▶ Required work: Return every line of the listing below that contains the word "Quantity".

▶ Data for processing:
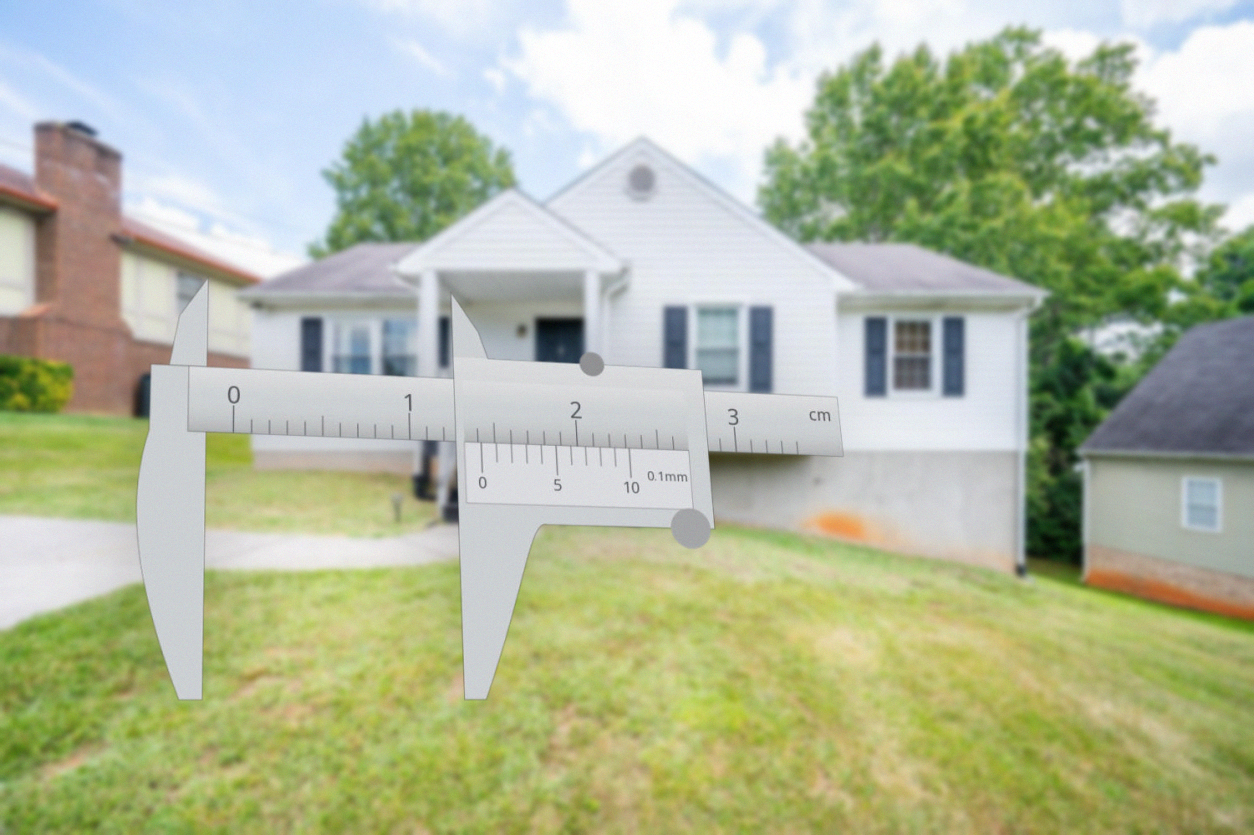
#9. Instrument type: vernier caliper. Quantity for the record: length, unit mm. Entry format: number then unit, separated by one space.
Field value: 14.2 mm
---
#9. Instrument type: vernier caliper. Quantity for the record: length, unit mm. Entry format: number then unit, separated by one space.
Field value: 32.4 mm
...
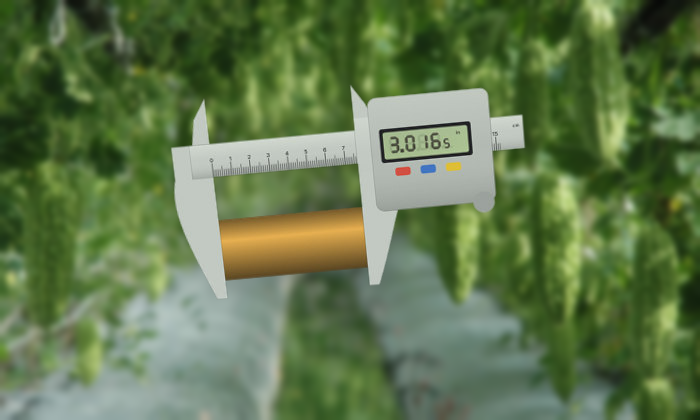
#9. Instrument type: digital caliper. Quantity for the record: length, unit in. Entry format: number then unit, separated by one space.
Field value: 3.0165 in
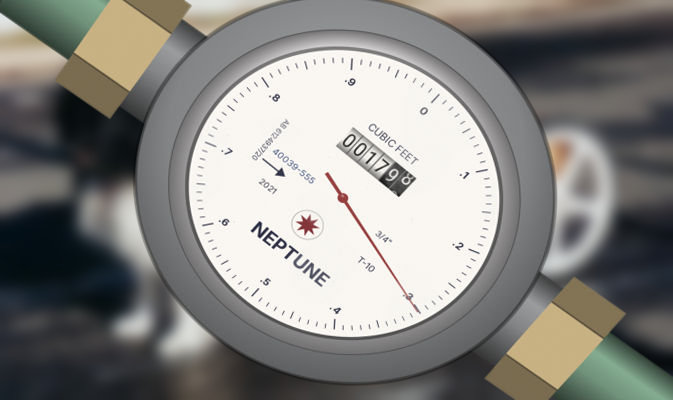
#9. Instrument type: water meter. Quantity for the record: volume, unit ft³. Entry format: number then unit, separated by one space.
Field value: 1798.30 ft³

▶ Exercise result:
#9. Instrument type: vernier caliper. Quantity for the record: length, unit mm. Entry format: number then unit, separated by one space.
#9. Instrument type: vernier caliper. Quantity for the record: length, unit mm. Entry format: number then unit, separated by one space.
#9. Instrument type: digital caliper. Quantity for the record: length, unit in. Entry format: number then unit, separated by one space.
#9. Instrument type: water meter. Quantity for the record: volume, unit ft³. Entry format: number then unit, separated by one space.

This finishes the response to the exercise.